Despite this, the Links is their first foray into cycling shoes and they’ve been working with trials and freeride legend Jeff Lenosky (Links is the street he lives on) for the past year and a half to try and perfect it. It’s certainly a bit of a tech-fest. They’ve used their own proprietary variety of sticky rubber, Spider365, which they says gets even stickier when wet. It’s used on their watersports range but it should prove useful for mud covered flat pedals too.
The outer of the shoe is also extremely high tech, using water repelling ‘Ion Mask’ treatment on the leather and mesh upper. The coating waterproofs the fibres of the shoe at a molecular level, so although the shoe itself isn’t waterproof it is resistant to wetting out and soaking up water like some kind of trench-foot inducing sponge.
The rest of the shoe is finished to a high standard too, with durable laces and small cast eyelets on the upper two holes. The heel has a plastic stabilising band to keep you in place and there’s a shock absorbing pad for any hefty landings. On the toe there’s a rubberised grid to protect your toes and there’s plenty of padding all over.
The sole has also been thought through, with more aggressive tread on heel and toe to give extra traction when pushing up or down. The mid section is designed to hook up well with pedals and it’s just the right thickness too, giving plenty of feel but not to the point where individual pedal studs become uncomfortable. The sole hits a good balance between pedalling stiffness and allowing you to ‘squeeze’ around the pedal too.
That brings us to the inevitable comparison with the dominant brand of flat pedal shoe out there. The Spider 365 rubber isn’t as soft as Five Ten’s Stealth rubber and ultimately suffers in terms of outright sticky grip. That’s not to say the Links are slippy – far from it – and if you’re the kind of rider that likes to be able to constantly reposition their foot on the pedal then they’re arguably better. Teva say they’ve aimed more for the freeride market where all out grip isn’t the be all and end all as in more downhill orientated flat shoes.
The Links do score massive points in terms of comfort and quality. The insole is possibly the comfiest I’ve ever tried, feeling more like a set of nice Paul Smiths than a school pump. They’re extremely well made and hook up well on the pedal and off, the uphill grip being excellent thanks to the more aggressive sole.
After a hard days ‘work’ being given uplifts from the guys at One Planet Adventure and playing on the pump track, my feet still felt cosseted and in the soggy weather the shoes stayed a pleasant place to be.
As well as the purple ‘Ultra Violet’ colour scheme they also come in a yellow, grey and blue ‘Lunar Rock’ finish.
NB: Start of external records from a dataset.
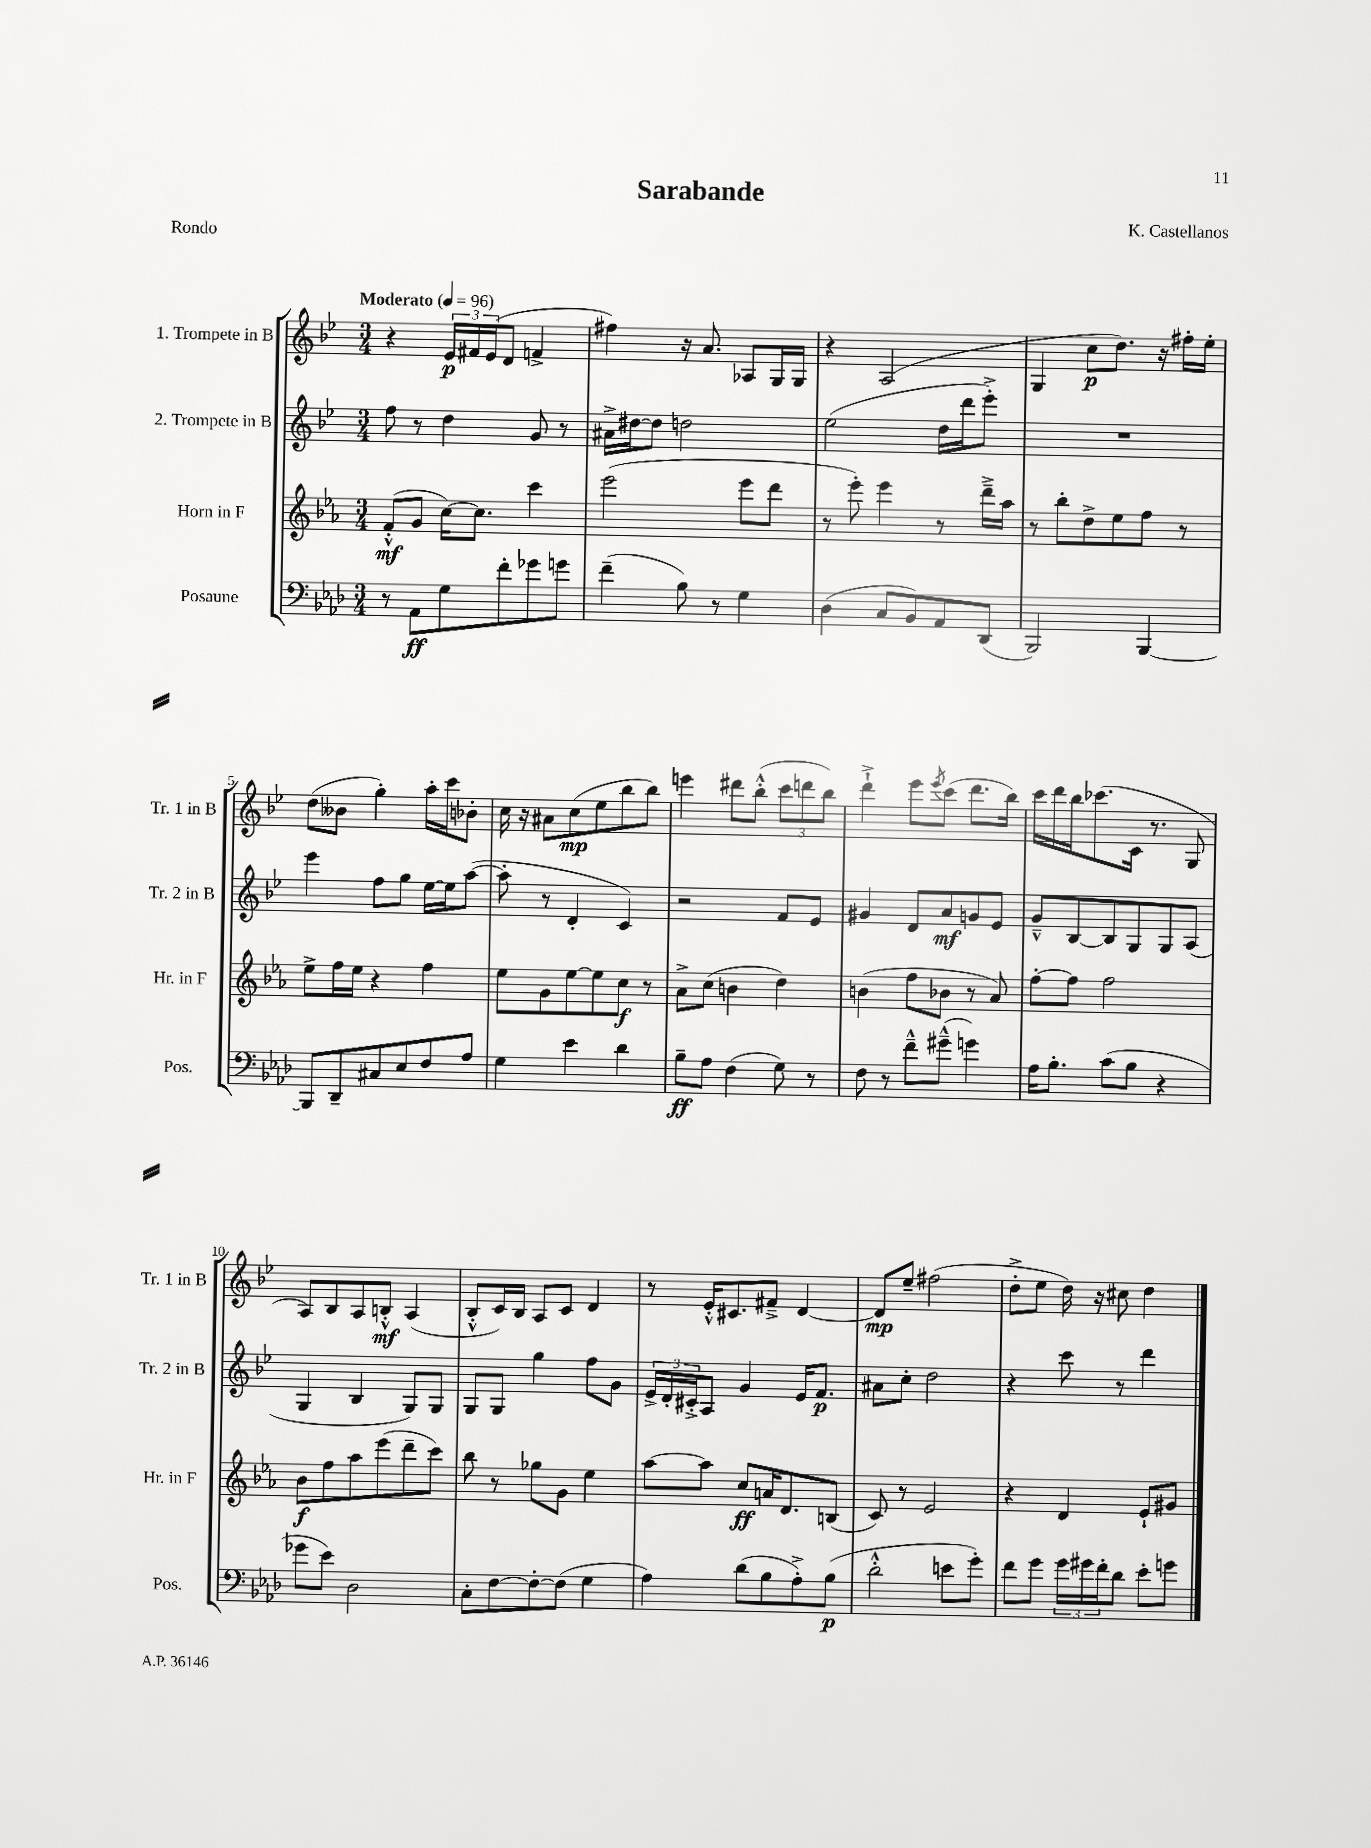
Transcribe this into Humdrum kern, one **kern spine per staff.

**kern	**kern	**kern	**kern
*staff4	*staff3	*staff2	*staff1
*clefF4	*clefG2	*clefG2	*clefG2
*k[b-e-a-d-]	*k[b-e-a-]	*k[b-e-]	*k[b-e-]
*M3/4	*M3/4	*M3/4	*M3/4
*MM96	*MM96	*MM96	*MM96
8r	(8f'^^	8ff	4r
8AA-	8g	8r	.
8G	[16cc)	4dd	24e-
.	.	.	24f#
.	8.cc]	.	.
.	.	.	(24e-
8f'	.	.	8d
8g-	4ccc	8g	4f^
8g	.	8r	.
=	=	=	=
(4f~	(2eee-	16a#^	4ff#)
.	.	[16dd#	.
.	.	8dd#]	.
8B-)	.	2dd	16r
.	.	.	8.a
8r	.	.	.
4G	8eee-	.	8A-
.	8ddd	.	16G
.	.	.	16G
=	=	=	=
(4D-	8r	(2ee-	4r
.	8eee-')	.	.
8C	4eee-	.	(2A
8BB-)	.	.	.
8AA-	8r	16dd	.
.	.	16ddd	.
(8DD-	16ddd~^	8eee-'^)	.
.	16aa-	.	.
=	=	=	=
2BBB-)	8r	2.r	4G
.	8bb-'	.	.
.	8dd^	.	8cc
.	8ee-	.	8.dd)
[4BBB-	8ff	.	.
.	.	.	16r
.	8r	.	16ff#'
.	.	.	16ee-'
=	=	=	=
8BBB-]	8ee-^	4eee-	(8dd
8DD-~	16ff	.	8b--
.	16ee-	.	.
8C#	4r	8ff	4gg')
8E-	.	8gg	.
8F	4ff	[16ee-	16aa'
.	.	16ee-]	16ccc
8A-	.	([8aa	8b-'
=	=	=	=
4G	8ee-	8aa']	16cc
.	.	.	16r
.	8g	8r	8a#
4e-	[8ee-	4d'	(8cc
.	8ee-]	.	8ee-
4d-	8cc	4c)	8bb-
.	8r	.	8bb-)
=	=	=	=
8B-~	8a-^	2r	4eee
8A-	(8cc	.	.
(4F	4b	.	8ddd#
.	.	.	(8bb-'^^
8G)	4dd)	8f	12ccc
.	.	.	12ddd
8r	.	8e-	.
.	.	.	12bb-)
=	=	=	=
8F	(4b	4g#	4ddd`^
8r	.	.	.
8f~^^	8ff	8d	8eee-
.	.	.	8qeee-
(8g#~^^	8b-	8a	(8ccc
4g)	8r	8g	8.ddd
.	8a-)	8e-	.
.	.	.	16bb-)
=	=	=	=
16A-	[8ff'	8g~^^	16ccc
8.B-'	.	.	16ddd
.	8ff]	[8B-	16bb-
.	.	.	(8.ccc-
(8c	2ff	8B-]	.
8B-	.	8G	16c
.	.	.	8.r
4r	.	8G	.
.	.	(8A	8G
=	=	=	=
8g-	8b-	4G	8A)
8e-)	8ff	.	8B-
2D-	8aa-	4B-	8A
.	(8eee-	.	8B'^^
.	8ddd~	8G)	(4A
.	8ccc)	8G	.
=	=	=	=
8C'	8bb-	8G	8B-'^^
[8F	8r	8G	16c)
.	.	.	16B-
8F'_	8gg-	4gg	8A
(8F]	8g	.	8c
4G	4ee-	8ff	4d
.	.	8g	.
=	=	=	=
4A-)	[8aa-	24e-^	8r
.	.	24d'	.
.	.	24c#'^	.
.	8aa-]	8A	16e-'^^
.	.	.	8.c#
(8d-	8cc	4g	.
8B-	16a	.	8f#~^
.	8.d	.	.
8A-'^)	.	16e-	[4d
.	.	8.f	.
(8B-	(8B	.	.
=	=	=	=
2d-'^^	8c)	8a#	8d]
.	8r	8cc'	8ee-~
.	2e-	2dd	(2ff#
8e	.	.	.
8g')	.	.	.
=	=	=	=
8f	4r	4r	8dd'^
8g	.	.	8ee-
24g	4d	8ccc	16dd)
24g#	.	.	.
.	.	.	16r
24f'	.	.	.
8d-	.	8r	8cc#
8e-'	8e-`	4ddd	4dd
8g	8g#	.	.
==	==	==	==
*-	*-	*-	*-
Sizes are from a UK 6 all the way to a 13, with half sizes available.
We’ve got a couple of pairs to test, so keep your eyes peeled in the magazine for how they fare over the long term, but on first impressions the Links are set to give some established brands a run for their money.
The Links shoe will cost £85 and are available through independent bike shops across the country now.
Thanks to PJ, Jim and Ian from One Planet Adventure for good food, trails and willing uplifts, Neil Donoghue for showing us around and of course the guys from Teva for inviting us along and indulging my Imelda Marcos behaviour.